» STUDY TEXT:

•••••

📍 Recipe: Statsbomb API Integration#

This example shows how to connect directly to the official StatsBomb API using Flow, then query, filter, and process match data with minimal boilerplate.

Flow.statsbomb wraps the statsbombpy client to give you fast, flexible access to event, lineup, and 360 data - in a format ready for analysis.

🧰 In This Recipe, You’ll Learn:#

  • How to access StatsBomb data using Flow.statsbomb methods

  • How to query nested JSON records without flattening

  • How to filter, transform, and prepare data for analysis or storage

  • How to use Flow as an ETL tool to move data from API to file or database

This is the easiest way to stream structured football data into your own pipelines.

Imports#

[1]:
from pprint import pprint
import sqlite3
import warnings

from penaltyblog.matchflow import Flow, where_equals, get_field, get_index
from statsbombpy.api_client import NoAuthWarning

# Suppress Statsbomb's NoAuthWarning warnings since we're using the open data
warnings.filterwarnings("ignore", category=NoAuthWarning)

Competitions#

Get the first competition listed for Italy.

[2]:
result = (
    Flow.statsbomb.competitions()
    .filter(where_equals("country_name", "Italy"))
    .collect()
)

pprint(result[0])
{'competition_gender': 'male',
 'competition_id': 12,
 'competition_international': False,
 'competition_name': 'Serie A',
 'competition_youth': False,
 'country_name': 'Italy',
 'match_available': '2024-06-25T23:56:11.910924',
 'match_available_360': None,
 'match_updated': '2024-06-25T23:56:11.910924',
 'match_updated_360': None,
 'season_id': 27,
 'season_name': '2015/2016'}

Matches#

Get the matches for a given competition and season and filter to specific nested fields using “dot” notation.

[3]:
result = (
    Flow.statsbomb.matches(competition_id=1238, season_id=108)
    .select(
        "competition.competition_name",
        "home_team.home_team_name",
        "away_team.away_team_name",
        "referee.name",
        "referee.country.name",
    )
    .rename(
        **{
            "competition.competition_name": "competition_name",
            "home_team.home_team_name": "home_team_name",
            "away_team.away_team_name": "away_team_name",
            "referee.name": "referee_name",
            "referee.country.name": "referee_country_name",
        }
    )
    .collect()
)

pprint(result[:3])
[{'away_team': {},
  'away_team_name': 'Kerala Blasters',
  'competition': {},
  'competition_name': 'Indian Super league',
  'home_team': {},
  'home_team_name': 'Hyderabad',
  'referee': {'country': {}},
  'referee_country_name': 'India',
  'referee_name': 'Crystal John'},
 {'away_team': {},
  'away_team_name': 'Jamshedpur',
  'competition': {},
  'competition_name': 'Indian Super league',
  'home_team': {},
  'home_team_name': 'Kerala Blasters',
  'referee': {'country': {}},
  'referee_country_name': 'India',
  'referee_name': 'Harish Kundu'},
 {'away_team': {},
  'away_team_name': 'Hyderabad',
  'competition': {},
  'competition_name': 'Indian Super league',
  'home_team': {},
  'home_team_name': 'ATK Mohun Bagan',
  'referee': {'country': {}},
  'referee_country_name': 'India',
  'referee_name': 'Ramachandran Venkatesh'}]

Lineups#

Get the first player in the lineup for each team for a given match_id.

•••••

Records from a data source
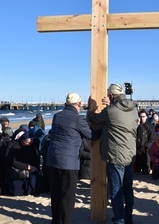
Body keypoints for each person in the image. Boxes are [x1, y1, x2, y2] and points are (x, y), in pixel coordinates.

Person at [87, 83, 138, 224]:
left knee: (116, 191)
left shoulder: (110, 111)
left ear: (110, 95)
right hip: (129, 154)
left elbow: (93, 119)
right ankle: (128, 219)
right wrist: (110, 105)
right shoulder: (133, 108)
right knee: (128, 190)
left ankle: (119, 220)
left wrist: (90, 108)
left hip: (116, 156)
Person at [47, 92, 91, 224]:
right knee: (67, 197)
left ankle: (56, 221)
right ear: (79, 104)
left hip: (52, 159)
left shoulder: (56, 116)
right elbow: (91, 134)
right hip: (68, 163)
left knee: (56, 194)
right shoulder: (78, 119)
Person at [7, 130, 43, 196]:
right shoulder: (15, 146)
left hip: (31, 168)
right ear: (23, 140)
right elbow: (13, 162)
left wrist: (33, 167)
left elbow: (35, 159)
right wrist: (27, 167)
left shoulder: (31, 146)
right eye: (27, 141)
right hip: (18, 170)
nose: (29, 143)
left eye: (31, 141)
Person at [135, 109, 155, 174]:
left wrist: (145, 146)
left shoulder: (149, 126)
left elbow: (152, 139)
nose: (142, 118)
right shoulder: (136, 126)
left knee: (145, 171)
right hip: (136, 151)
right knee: (136, 170)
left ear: (146, 117)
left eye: (143, 116)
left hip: (146, 151)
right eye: (140, 116)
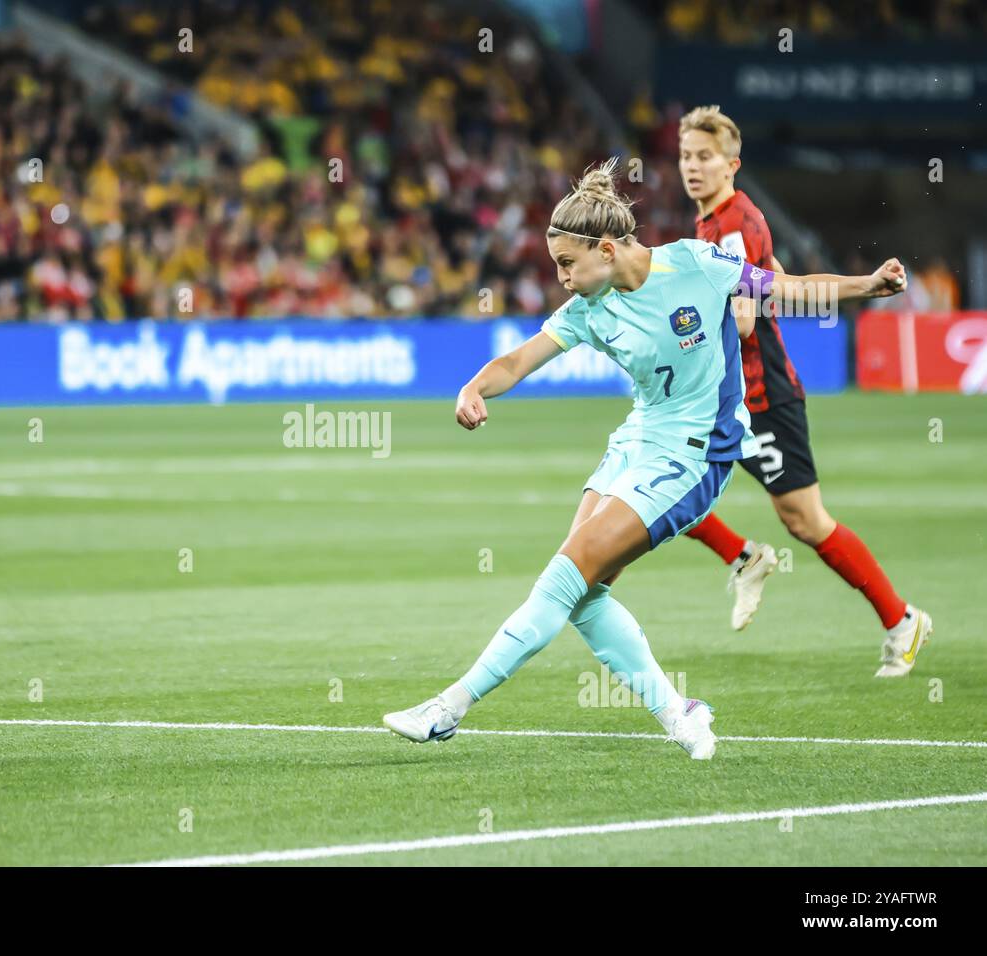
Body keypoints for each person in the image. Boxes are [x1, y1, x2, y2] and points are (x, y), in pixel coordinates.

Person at [382, 159, 908, 758]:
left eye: (566, 264)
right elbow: (516, 361)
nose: (561, 278)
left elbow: (780, 289)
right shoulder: (588, 307)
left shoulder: (695, 264)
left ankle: (450, 707)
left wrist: (866, 286)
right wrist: (473, 387)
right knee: (583, 594)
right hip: (636, 440)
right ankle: (681, 713)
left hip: (696, 453)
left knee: (564, 575)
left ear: (606, 249)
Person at [677, 105, 931, 677]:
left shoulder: (736, 225)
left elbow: (747, 317)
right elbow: (784, 287)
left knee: (805, 521)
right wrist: (860, 287)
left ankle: (900, 619)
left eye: (705, 157)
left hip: (760, 395)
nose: (693, 167)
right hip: (724, 391)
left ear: (731, 164)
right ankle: (743, 557)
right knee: (665, 483)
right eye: (686, 156)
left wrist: (686, 314)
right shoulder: (716, 223)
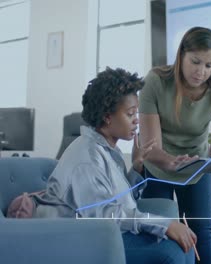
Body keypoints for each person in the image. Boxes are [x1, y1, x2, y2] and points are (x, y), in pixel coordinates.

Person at [34, 67, 196, 264]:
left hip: (104, 234)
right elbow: (105, 216)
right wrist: (164, 224)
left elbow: (115, 200)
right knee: (171, 254)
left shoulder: (108, 149)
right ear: (107, 117)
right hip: (80, 241)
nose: (137, 120)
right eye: (130, 114)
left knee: (183, 246)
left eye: (136, 112)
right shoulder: (87, 160)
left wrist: (136, 168)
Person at [138, 27, 211, 263]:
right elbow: (150, 148)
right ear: (181, 55)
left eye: (208, 65)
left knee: (201, 235)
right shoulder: (156, 81)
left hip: (196, 167)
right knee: (156, 234)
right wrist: (171, 162)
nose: (201, 71)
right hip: (157, 167)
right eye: (195, 61)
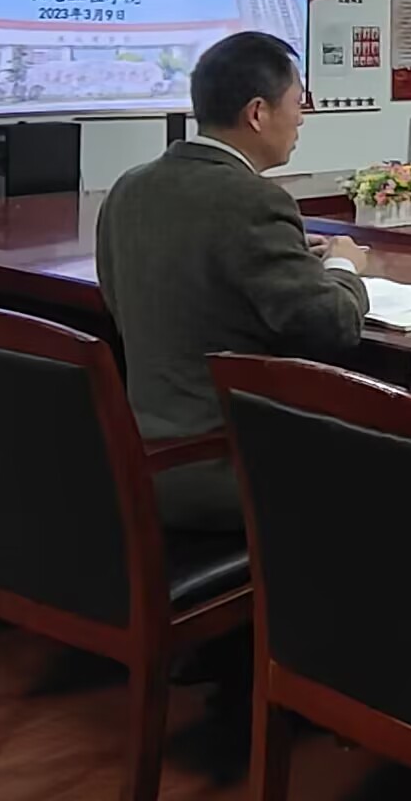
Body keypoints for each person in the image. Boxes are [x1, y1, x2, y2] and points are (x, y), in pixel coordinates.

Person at [97, 31, 369, 533]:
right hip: (222, 463)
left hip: (138, 453)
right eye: (297, 102)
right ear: (258, 113)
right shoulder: (252, 200)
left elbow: (126, 302)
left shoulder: (129, 187)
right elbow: (333, 327)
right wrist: (343, 267)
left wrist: (288, 257)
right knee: (393, 461)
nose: (302, 118)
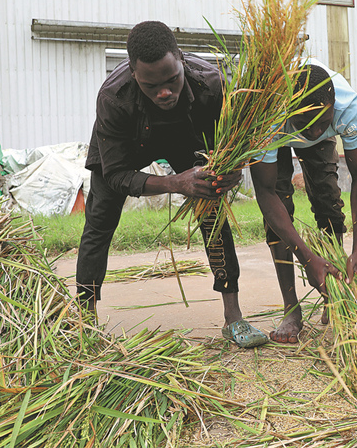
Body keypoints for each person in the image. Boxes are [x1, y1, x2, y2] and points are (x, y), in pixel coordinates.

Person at [76, 20, 268, 348]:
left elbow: (240, 141)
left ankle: (233, 317)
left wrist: (232, 169)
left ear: (180, 59)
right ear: (135, 75)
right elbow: (116, 175)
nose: (164, 92)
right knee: (99, 221)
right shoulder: (113, 98)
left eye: (172, 80)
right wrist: (175, 183)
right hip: (128, 144)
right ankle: (84, 320)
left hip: (187, 140)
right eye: (152, 86)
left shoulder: (213, 85)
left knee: (213, 214)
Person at [250, 60, 357, 343]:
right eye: (308, 125)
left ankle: (336, 288)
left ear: (333, 108)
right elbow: (266, 193)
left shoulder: (348, 108)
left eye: (324, 122)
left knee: (328, 201)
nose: (316, 131)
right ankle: (291, 309)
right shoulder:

•••••

» EXERCISE INSTRUCTIONS: How would you summarize the StatsBomb recipe in two sentences?

» SOLUTION FOR THIS TASK: The recipe shows how to use Flow to connect directly to the official StatsBomb API and query, filter, and process match data, with Flow.statsbomb wrapping the statsbombpy client for access to event, lineup, and 360 data. Its examples fetch the first competition listed for Italy and pull matches for a given competition and season, selecting nested fields with dot notation.